- _Exercise_
One number is the whole answer: the tally of lines in the records that include the word "Institute".

Stored data

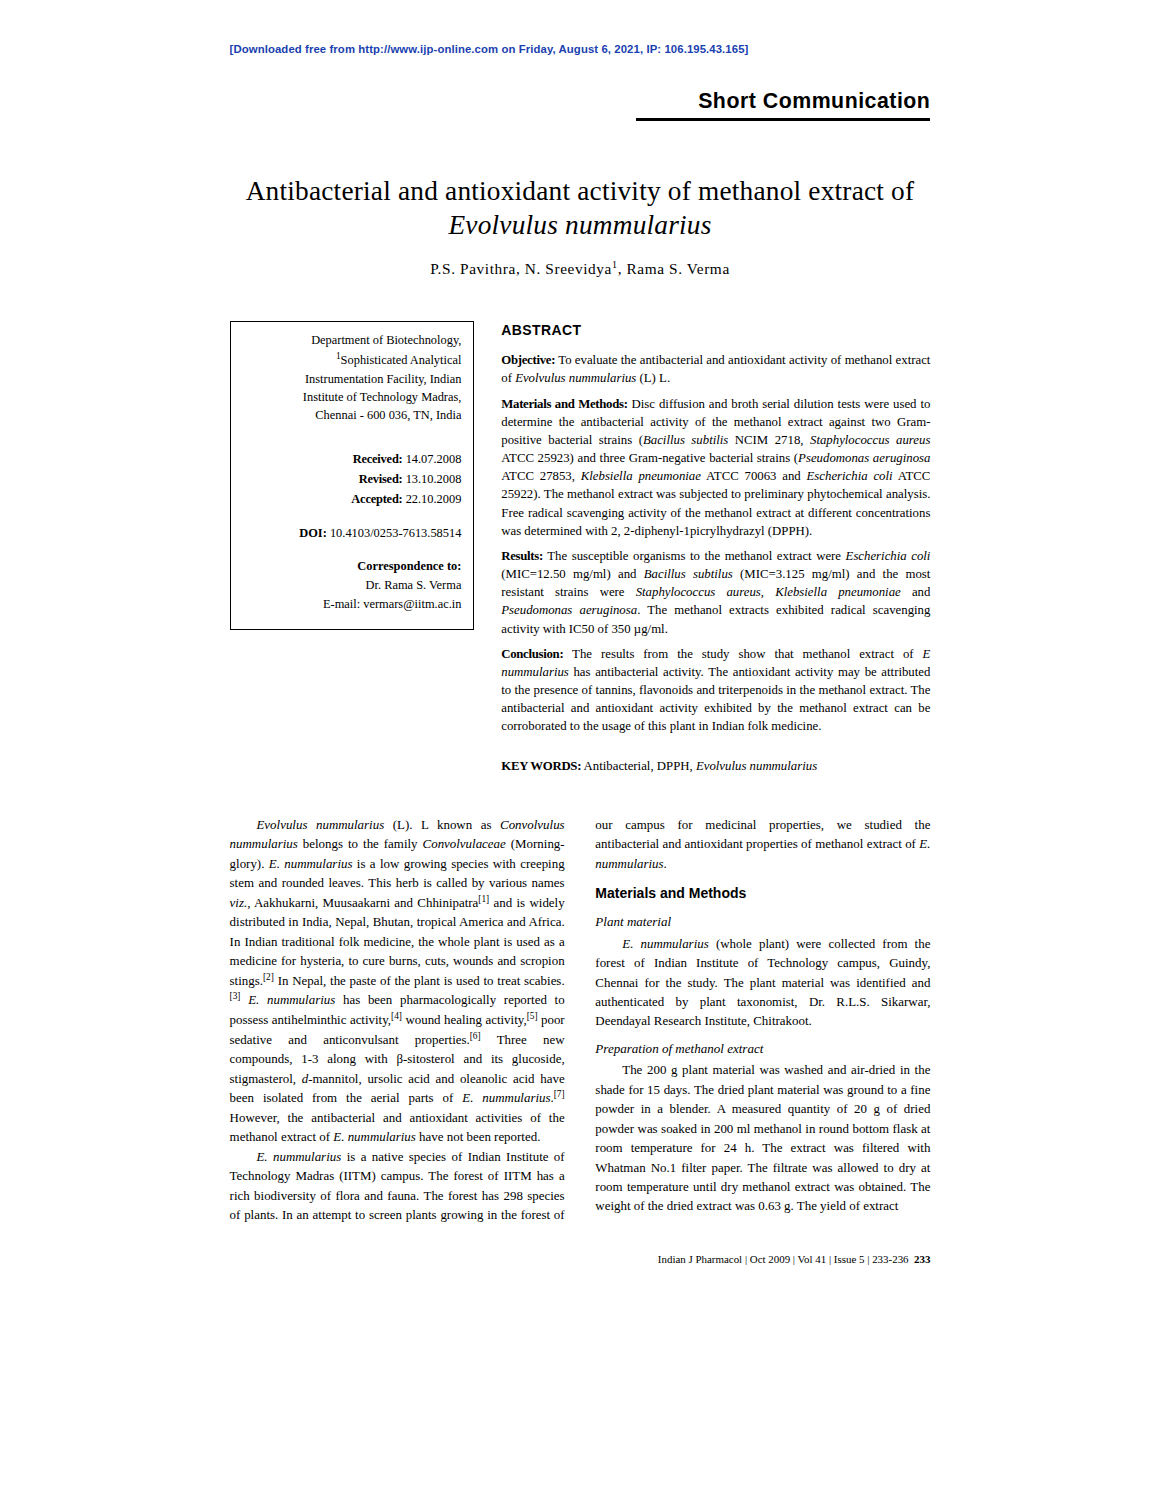[Downloaded free from http://www.ijp-online.com on Friday, August 6, 2021, IP: 106.195.43.165]
Short Communication
Antibacterial and antioxidant activity of methanol extract of
Evolvulus nummularius
P.S. Pavithra, N. Sreevidya1, Rama S. Verma
Department of Biotechnology,
1Sophisticated Analytical
Instrumentation Facility, Indian
Institute of Technology Madras,
Chennai - 600 036, TN, India
Received: 14.07.2008
Revised: 13.10.2008
Accepted: 22.10.2009
DOI: 10.4103/0253-7613.58514
Correspondence to:
Dr. Rama S. Verma
E-mail: vermars@iitm.ac.in
ABSTRACT
Objective: To evaluate the antibacterial and antioxidant activity of methanol extract of Evolvulus nummularius (L) L.
Materials and Methods: Disc diffusion and broth serial dilution tests were used to determine the antibacterial activity of the methanol extract against two Gram-positive bacterial strains (Bacillus subtilis NCIM 2718, Staphylococcus aureus ATCC 25923) and three Gram-negative bacterial strains (Pseudomonas aeruginosa ATCC 27853, Klebsiella pneumoniae ATCC 70063 and Escherichia coli ATCC 25922). The methanol extract was subjected to preliminary phytochemical analysis. Free radical scavenging activity of the methanol extract at different concentrations was determined with 2, 2-diphenyl-1picrylhydrazyl (DPPH).
Results: The susceptible organisms to the methanol extract were Escherichia coli (MIC=12.50 mg/ml) and Bacillus subtilus (MIC=3.125 mg/ml) and the most resistant strains were Staphylococcus aureus, Klebsiella pneumoniae and Pseudomonas aeruginosa. The methanol extracts exhibited radical scavenging activity with IC50 of 350 µg/ml.
Conclusion: The results from the study show that methanol extract of E nummularius has antibacterial activity. The antioxidant activity may be attributed to the presence of tannins, flavonoids and triterpenoids in the methanol extract. The antibacterial and antioxidant activity exhibited by the methanol extract can be corroborated to the usage of this plant in Indian folk medicine.
KEY WORDS: Antibacterial, DPPH, Evolvulus nummularius
Evolvulus nummularius (L). L known as Convolvulus nummularius belongs to the family Convolvulaceae (Morning-glory). E. nummularius is a low growing species with creeping stem and rounded leaves. This herb is called by various names viz., Aakhukarni, Muusaakarni and Chhinipatra[1] and is widely distributed in India, Nepal, Bhutan, tropical America and Africa. In Indian traditional folk medicine, the whole plant is used as a medicine for hysteria, to cure burns, cuts, wounds and scropion stings.[2] In Nepal, the paste of the plant is used to treat scabies.[3] E. nummularius has been pharmacologically reported to possess antihelminthic activity,[4] wound healing activity,[5] poor sedative and anticonvulsant properties.[6] Three new compounds, 1-3 along with β-sitosterol and its glucoside, stigmasterol, d-mannitol, ursolic acid and oleanolic acid have been isolated from the aerial parts of E. nummularius.[7] However, the antibacterial and antioxidant activities of the methanol extract of E. nummularius have not been reported.
E. nummularius is a native species of Indian Institute of Technology Madras (IITM) campus. The forest of IITM has a rich biodiversity of flora and fauna. The forest has 298 species of plants. In an attempt to screen plants growing in the forest of our campus for medicinal properties, we studied the antibacterial and antioxidant properties of methanol extract of E. nummularius.
Materials and Methods
Plant material
E. nummularius (whole plant) were collected from the forest of Indian Institute of Technology campus, Guindy, Chennai for the study. The plant material was identified and authenticated by plant taxonomist, Dr. R.L.S. Sikarwar, Deendayal Research Institute, Chitrakoot.
Preparation of methanol extract
The 200 g plant material was washed and air-dried in the shade for 15 days. The dried plant material was ground to a fine powder in a blender. A measured quantity of 20 g of dried powder was soaked in 200 ml methanol in round bottom flask at room temperature for 24 h. The extract was filtered with Whatman No.1 filter paper. The filtrate was allowed to dry at room temperature until dry methanol extract was obtained. The weight of the dried extract was 0.63 g. The yield of extract
Indian J Pharmacol | Oct 2009 | Vol 41 | Issue 5 | 233-236 233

- _Result of the task_
3